The UK recently published the results of its calls for views on the implications of artificial intelligence (AI) on IP.
Indeed, among the list of priorities, the issue of protection for inventions and original works as well as ownership were key topics. Although it was stated that AI itself should not own IP rights, there was a difference on whether works developed by AI should be protected or not.
The UK government then declared that it would consider a policy change for protecting AI-generated inventions, as well as whether to limit copyright to human creations, later in the year.
The issue of training data was tackled next. The question of access to copyright-protected material in training AI systems was raised, including the review of text ad data mining exceptions.

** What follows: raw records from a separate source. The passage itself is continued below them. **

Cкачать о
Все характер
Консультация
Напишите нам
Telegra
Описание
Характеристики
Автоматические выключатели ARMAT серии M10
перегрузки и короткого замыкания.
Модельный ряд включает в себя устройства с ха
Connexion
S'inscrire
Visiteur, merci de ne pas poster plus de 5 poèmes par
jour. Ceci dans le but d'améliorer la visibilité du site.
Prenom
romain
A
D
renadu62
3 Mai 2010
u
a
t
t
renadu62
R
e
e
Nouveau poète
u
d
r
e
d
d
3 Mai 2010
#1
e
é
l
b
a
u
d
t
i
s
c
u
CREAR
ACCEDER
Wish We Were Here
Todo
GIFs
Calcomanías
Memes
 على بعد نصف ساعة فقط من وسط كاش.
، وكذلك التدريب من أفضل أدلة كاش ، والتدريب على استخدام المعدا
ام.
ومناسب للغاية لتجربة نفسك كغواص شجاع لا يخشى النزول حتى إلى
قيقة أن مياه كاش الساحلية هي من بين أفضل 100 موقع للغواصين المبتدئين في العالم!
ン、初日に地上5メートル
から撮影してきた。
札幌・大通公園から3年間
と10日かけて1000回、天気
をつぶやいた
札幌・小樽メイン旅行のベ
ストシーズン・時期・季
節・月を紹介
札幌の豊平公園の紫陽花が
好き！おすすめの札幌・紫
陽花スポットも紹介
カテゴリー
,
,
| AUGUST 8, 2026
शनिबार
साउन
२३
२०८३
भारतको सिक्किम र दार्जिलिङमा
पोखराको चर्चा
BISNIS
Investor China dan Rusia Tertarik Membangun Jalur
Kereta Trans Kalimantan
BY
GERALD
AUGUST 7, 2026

But it was revealed that the UK government would not be implementing this directive due to Brexit.
Yet, the government declared it would still consider whether a deposit system for training data disclosed within patent applications might be beneficial.
The discussion then went to patent exclusion. It was showed that the exclusions make it difficult to protect developments in AI systems themselves while the EPO approach gave a better outcome. As a result, it was decided that the IPO would publish enhanced guidelines on patent exclusions as well as to conduct a review of any differences in outcome for AI patent applications as between the EPO and IPO.
All in all, the participants agreed that the law in relation to trademarks, trade secrets, and designs is somewhat adequate and flexible regarding the existing challenges of AI.